**What you should do**
Reprint each record exactly. Pictures are not reprinted.

**Entries provided**
++++++++++++++++++++

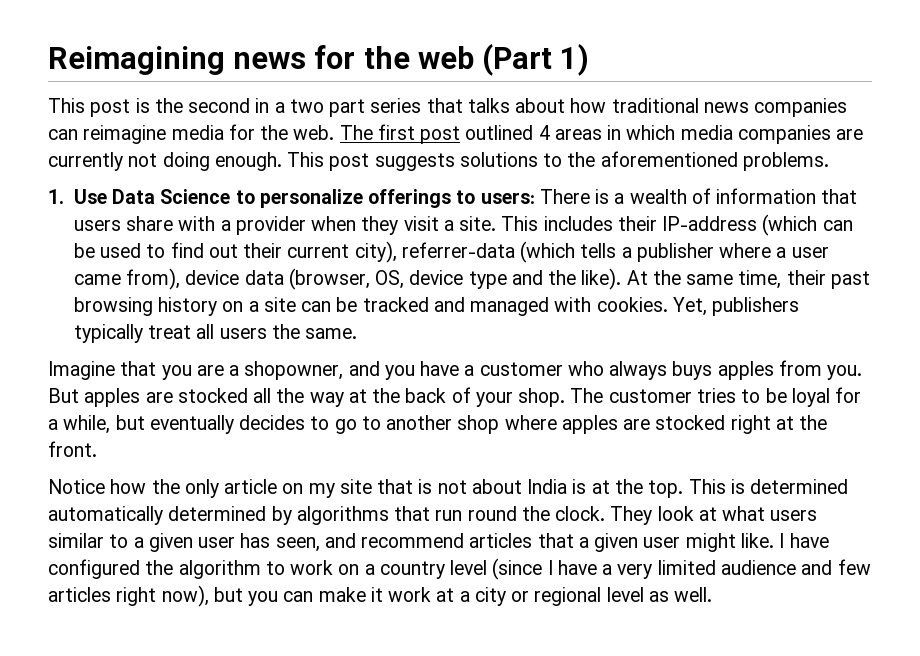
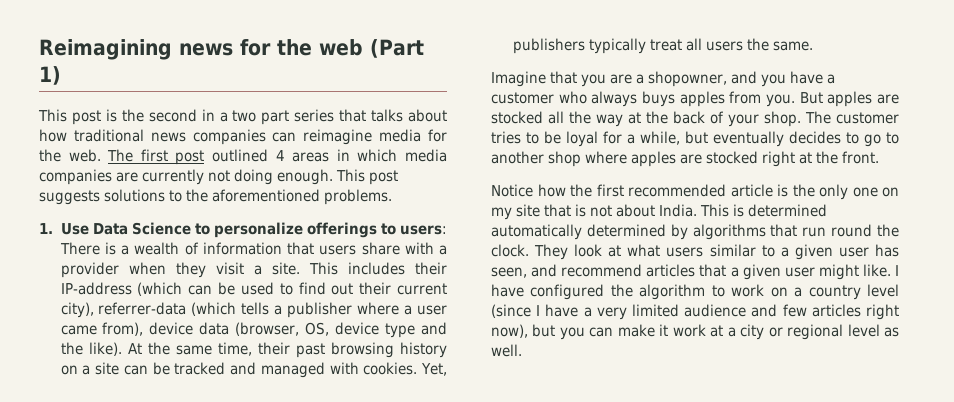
[184,479,278,498] only article -> [596,184,878,200] first recommended article is the only one
[527,479,684,498] India is at the top. -> [659,204,698,217] India.

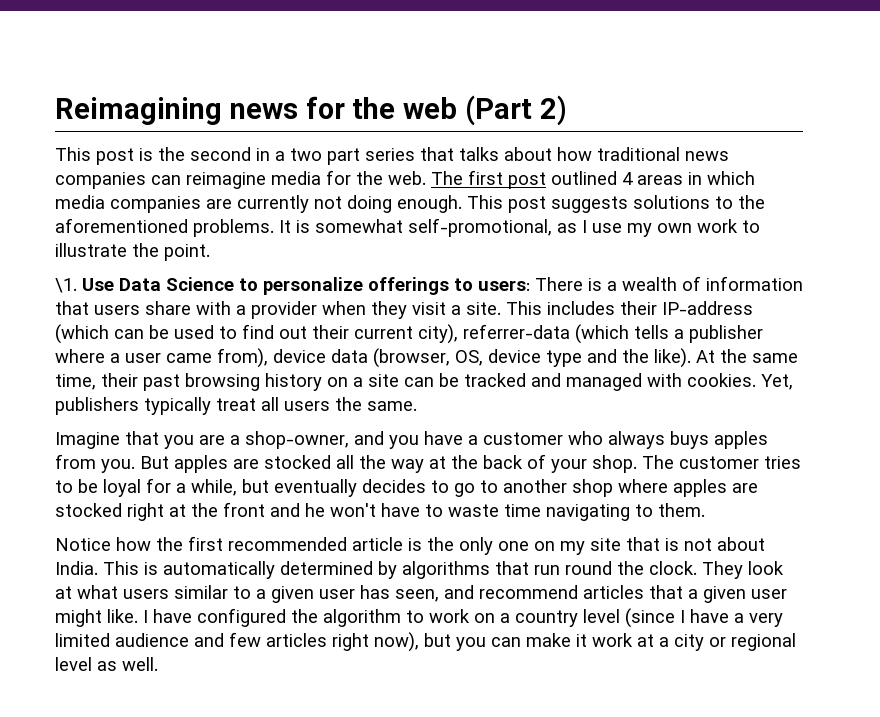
[39,66,61,85] 1) -> [539,95,567,126] 2)
[39,223,53,234] // 1. -> [279,218,760,237] [55,243,210,261] [55,278,77,293] It is somewhat self-promotional, as I use my own work to illustrate the point. // \1.
[648,71,728,87] shopowner, -> [245,431,349,449] shop-owner,
[842,151,880,164] front. -> [223,502,705,521] front and he won't have to waste time navigating to them.
[748,204,828,217] determined -> (158, 568) none

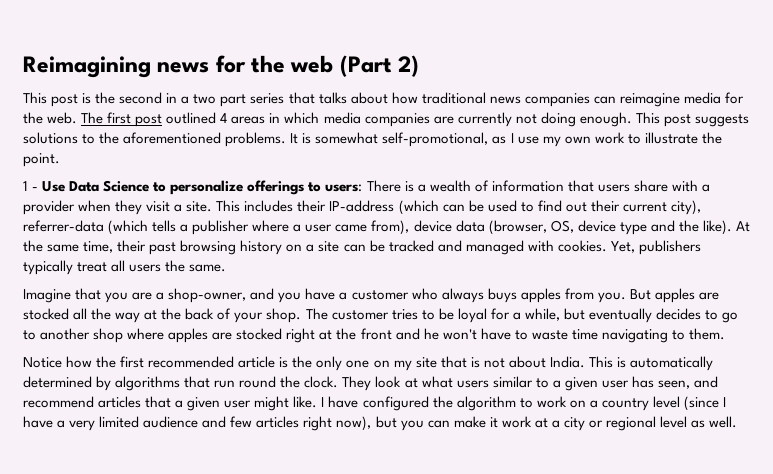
[55,278,77,293] \1. -> [23,181,39,191] 1 -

++++++++++++++++++++

**Reply**
[184,479,278,498] only article -> [596,184,878,200] first recommended article is the only one
[527,479,684,498] India is at the top. -> [659,204,698,217] India.

[39,66,61,85] 1) -> [539,95,567,126] 2)
[39,223,53,234] // 1. -> [279,218,760,237] [55,243,210,261] [55,278,77,293] It is somewhat self-promotional, as I use my own work to illustrate the point. // \1.
[648,71,728,87] shopowner, -> [245,431,349,449] shop-owner,
[842,151,880,164] front. -> [223,502,705,521] front and he won't have to waste time navigating to them.
[748,204,828,217] determined -> (158, 568) none

[55,278,77,293] \1. -> [23,181,39,191] 1 -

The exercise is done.